Thursday, January 21, 2010

N.I.L.A.I

Rasa jenuh, saya kira secara sudah timbul dalam diri para koas yang sedang dalam tahun trakhirnya di persekolahan ini. 6tahun (waktu yag ditempuh mahasiswa 'normal' di tempat saya) memang bukan waktu yang sebentar. Dan sebagai manusia sudah takdirnya dihadiahi oleh rasa bosan. Secara survey, yang ga resmi tentunya, saya dapati teman teman yang terinklusi dalam kategori diatas secara rata rata dirasuki elemen sudah males dengan rutinitas koas mereka. Idealis yang pada tahun pertama kami kuliah, menjadi dokter yang yahud (dalam arti ilmu, sosial, pokonya positif banget dah), sekarang tergeser (sedikit) atau terkotori dengan mental "yang penting lulus". Banyak hal, selain waktu, desakan keluarga, iri terhadap teman teman se-SMA yang sudah pada bekerja ato lanjut ke luar negri, sampai alasan muak dengan bau rumah sakit.

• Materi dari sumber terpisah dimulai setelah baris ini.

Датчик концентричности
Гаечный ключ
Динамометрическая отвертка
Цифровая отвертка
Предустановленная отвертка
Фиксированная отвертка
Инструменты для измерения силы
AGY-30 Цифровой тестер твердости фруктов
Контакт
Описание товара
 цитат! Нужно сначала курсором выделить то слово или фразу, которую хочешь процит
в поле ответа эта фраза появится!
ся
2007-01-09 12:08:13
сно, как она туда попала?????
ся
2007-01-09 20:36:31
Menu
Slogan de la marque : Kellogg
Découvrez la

Mental "yang penting lulus ini" tentu memiliki kemungkinan yang dapat merugikan mental (seharusnya) "menjadi dokter umum yang profesional". Dari hipotesa saya, penyebab masalah tersebut berkaitan dengan teori saya berbunyi:
"koas itu butuh: 1.ilmu(30%) 2.kebejan/keberuntungan (70%)"
dan lanjut ke teori berikutya bahwa, hubungan kelulusan dengan prestasi, yang kita kenal dengan 'nilai'. Kita sekolah, masuk kelas, mengerjakan kewajiban mengerjakan tugas, dan berhak mendapat nilai tersebut. Saya memang tak mengelak, kita harus memiliki 'strategi' khusus untuk mendapatkan nilai yang optimal, "minimal lulus", menurut rata rata teman.

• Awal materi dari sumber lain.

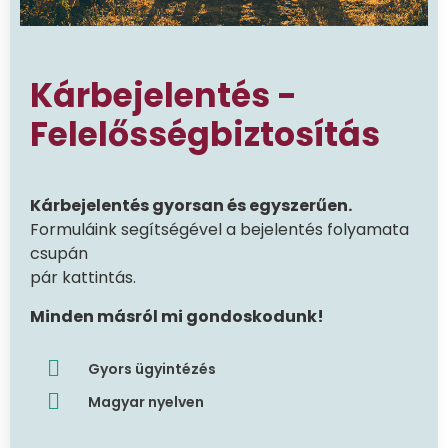
Kárbejelentés -
Felelősségbiztosítás
Kárbejelentés gyorsan és egyszerűen.
Formuláink segítségével a bejelentés folyamata
csupán
pár kattintás.
Minden másról mi gondoskodunk!
Gyors ügyintézés
Magyar nyelven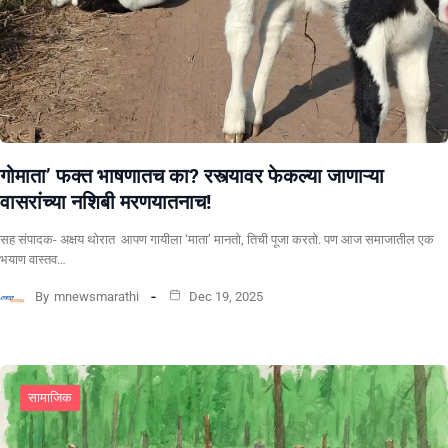
गोमाता’ फक्त भाषणातच का? रस्त्यावर फेकल्या जाणाऱ्या
वासरांच्या नशिबी मरणयातनाच!
सह संपादक- अक्षय थोरात ​ ​आपण गायीला ‘माता’ मानतो, तिची पूजा करतो. पण आज समाजातील एक
भयाण वास्तव…
By
mnewsmarathi
Dec 19, 2025
सामाजिक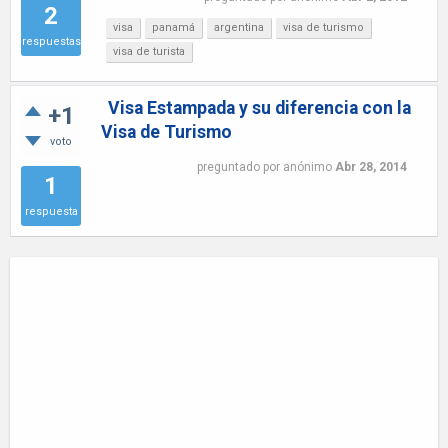
2
visa
panamá
argentina
visa de turismo
respuestas
visa de turista
Visa Estampada y su diferencia con la
+1
Visa de Turismo
voto
preguntado
por
anónimo
Abr 28, 2014
1
respuesta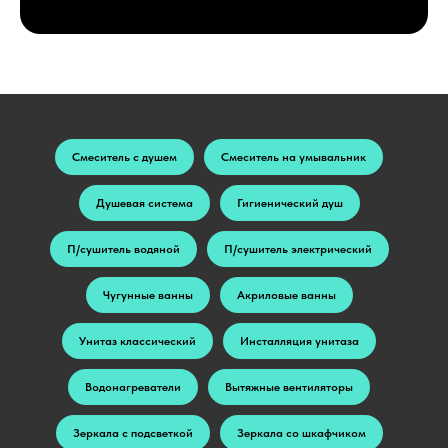
Смеситель с душем
Смеситель на умывальник
Душевая система
Гигиенический душ
П/сушитель водяной
П/сушитель электрический
Чугунные ванны
Акриловые ванны
Унитаз классический
Инсталляция унитаза
Водонагреватели
Вытяжные вентиляторы
Зеркала с подсветкой
Зеркала со шкафчиком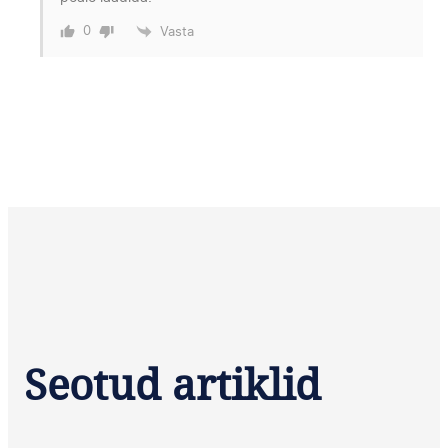
0
Vasta
Seotud artiklid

Tapi, pada satu sisi , saya tak cocok dengan ke-alpaan kami terhadap satu hal terpenting, yang saya kira sebagian dari kami seolah melupakan hal tersebut. yap, menjadi dokter yang profesional, kompeten secara ilmu dan secara sosial.
Dan ini bukan salah dari para koas saja. Mari kita ambil contoh, di salah satu bagian besar di RS.Kariadi (yang uda pada koas pasti bisa menebak). Dari awal kami masuk dan menjalani stase tersebut kami seolah dididik menjadi 'koas yang bener gara gara takut ujiannya dapet dosen susah', bukanny membentuk menjadi 'koas yang bener untuk nantinya menjadi dokter yang kompeten sebagai dokter'. Jujur saya selama dua bulan disana teriritasi dengan paradigma tersebut, semoga saya salah.

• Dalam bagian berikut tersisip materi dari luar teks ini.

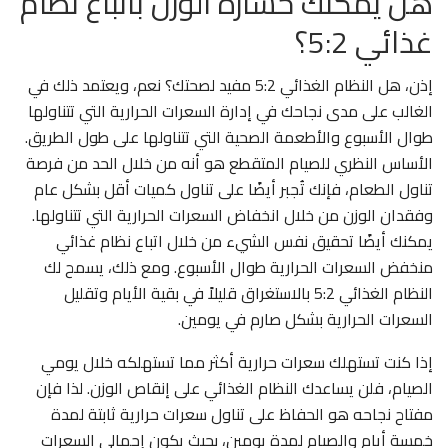
هل يمكنك خسارة الوزن باتباع نظام
غذائي 5:2؟
إذن، هل النظام الغذائي 5:2 مفيد لصحتك؟ نعم، ويعتمد ذلك في
الغالب على مدى نجاحك في إدارة السعرات الحرارية التي تتناولها
طوال الأسبوع والأطعمة الصحية التي تتناولها على طول الطريق.
الأساس النظري للصيام المتقطع هو أنه من خلال الحد من فرصة
تناول الطعام، فإنك تُجبر أيضًا على تناول كميات أقل بشكل عام
وفقدان الوزن من خلال انخفاض السعرات الحرارية التي تتناولها.
يمكنك أيضًا تحقيق نفس الشيء من خلال اتباع نظام غذائي
منخفض السعرات الحرارية طوال الأسبوع. ومع ذلك، يسمح لك
النظام الغذائي 5:2 بالاستغراق قليلاً في بقية الأيام وتقليل
السعرات الحرارية بشكل صارم في يومين.
إذا كنت تستهلك سعرات حرارية أكثر مما تستهلكه خلال يومي
الصيام، فلن يساعدك النظام الغذائي على إنقاص الوزن. لذا فإن
مفتاح نجاحه هو الحفاظ على تناول سعرات حرارية ثابتة لمدة
خمسة أيام والصيام لمدة يومين، بحيث يكون إجمالي السعرات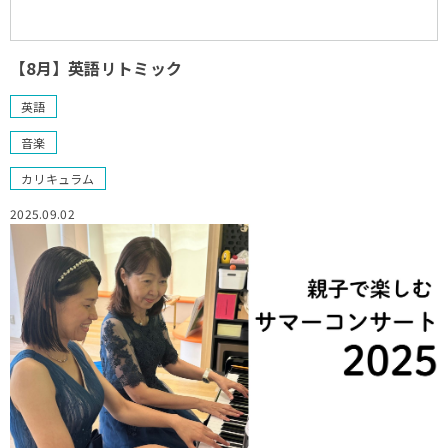
【8月】英語リトミック
英語
音楽
カリキュラム
2025.09.02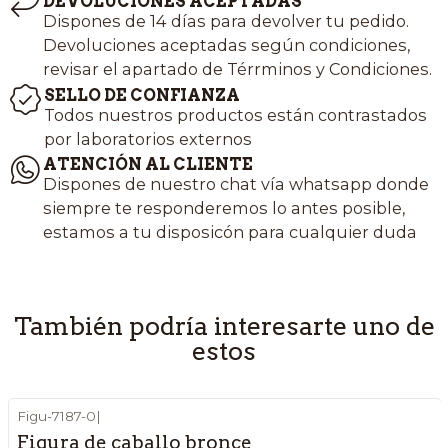
DEVOLUCIONES ACEPTADAS
Dispones de 14 días para devolver tu pedido.
Devoluciones aceptadas según condiciones,
revisar el apartado de Térrminos y Condiciones.
SELLO DE CONFIANZA
Todos nuestros productos están contrastados
por laboratorios externos
ATENCIÓN AL CLIENTE
Dispones de nuestro chat vía whatsapp donde
siempre te responderemos lo antes posible,
estamos a tu disposicón para cualquier duda
También podría interesarte uno de
estos
Figu-7187-0
|
Figura de caballo bronce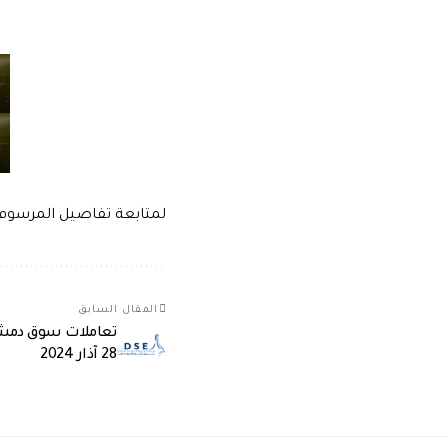
لمتابعة تفاصيل المرسو
المقال السابق
تعاملات سوق دمشق 
28 آذار 2024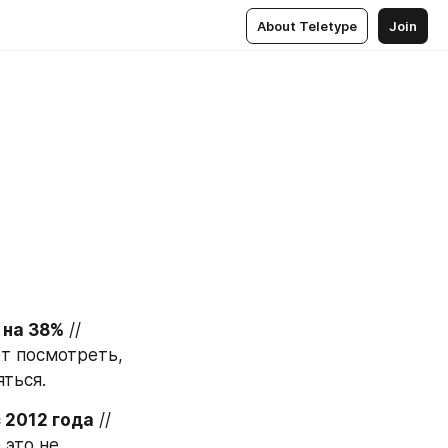
About Teletype
Join
 на 38%
 // 
т посмотреть, 
яться.
 2012 года
 // 
это не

Sisi lain lagi, penilaian yang subjektif selalu saja menjadi bumbu bumbu keseruan pada minggu minggu ujian. Absolut, beda dosen, otak sama, nilainya bisa berbeda. Tetapi menurut saya hal ini adalah wajar dalam dunia pendidikan.
hmm, bagaimanapun, harapan saya, dengan hanya demi 'nilai', jangan sampai kita semua merusak nilai luhur dari mimpi...sepakat kan ya?

1 comment:

dai said...

nice post mil.

Iya, pada akhirnya setelah melewati suatu stase, kita akan bertanya: eh, aku udah dapet apa aja ya?
dan kurasa jawabannya mungkin akan segera kita tahu nanti pas kompre.
Oh, atau pas ditanya teman atau saudara, "aku kok mengeluh ini... anu... itu apa ya? obatnya apa?"

semangat jadi dokter, bukan (cuma) jadi lulusan bernilai bagus. amin.